Lastplace is not the worst this year, say yachters:
It's any place that bare skin touched the waters.


Workers Race to Finish Rio stadiums on Eve of Olympic opening ceremony. 'Even the LOGO is not finished!' August 5th.
AN ATHLETE'S INNER-PICKLE: To Run in or to Run from 2016's Olympic Games in Rio, Brazil

CON. Two voices vied, one feeds, one curbs the Ego.
CON. You're not in Kansas . . . The hailed Five-ringed LOGO—
CON. Unbuilt!—now signals linchpins turn up short;
CON. True emblem, oh, of games with ill support!


PRO. But I am track, capiche? Seems you forgot,
CON. I might get Gold here. Yea, I have a shot.

CON. You'd give a mighty one, nay, race to Zika.
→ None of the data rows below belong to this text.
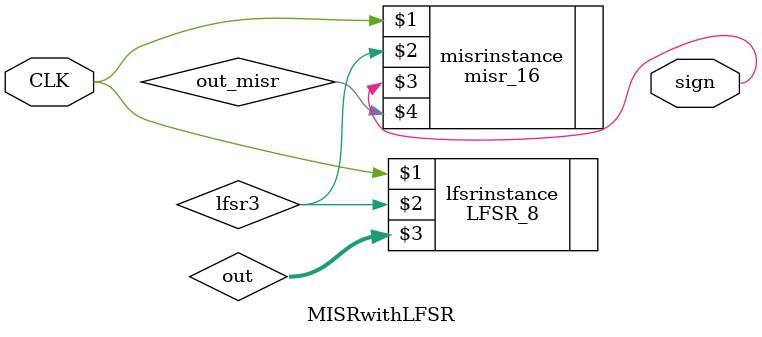
<source format=v>
module MISRwithLFSR(CLK,sign);
	input CLK;
	output sign;
	wire [7:0] out;
	
	LFSR_8 lfsrinstance(CLK,lfsr3,out);
	misr_16 misrinstance(CLK,lfsr3,sign,out_misr);
	
endmodule
</source>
PRO. Am I homesick? Nay, sick of home, Topeka;
CON. By flight thereto, none ever yelled eureka!

CON:: FIN

John Whitworth 08-07-2016 11:40 PM

One has to admit that the Donald inspires the Muse. Has anyone ever written a poem about ole Hillary?

Nicholas Stone 08-08-2016 10:50 AM

Hillary Clinton
Is a felonious bint on
A high horse
And is apparently devoid of remorse.

Charlie Southerland 08-08-2016 01:44 PM

Hillaria

It's not that her hair is blond, which it's not.
It's not that her eyes are blue, which they ain't.
It's not her smile, Bill thinks it's very hot
and he likes it when she wears too much paint.
It's when she opens her mouth things get foul;
the Secret Service said so in a book.
Her bathroom server outed Colin Powell
while she spoke dialectic black to hook
the NAACP to vote for her,
wink wink, and went to Chase some corporate cash
because she said that they were broke, yessir,
and hid it all in Bill's library stash.
She married into his misogyny
and runs for President as if she's free.

Erik Olson 08-09-2016 03:50 AM

I had to omit this; sorry folks.

Erik Olson 08-17-2016 04:16 PM

A New Poll's Results: Will Texas Stick Around...?

If Clinton won the latest poll reflects it
That half the lone star state would call for Texit.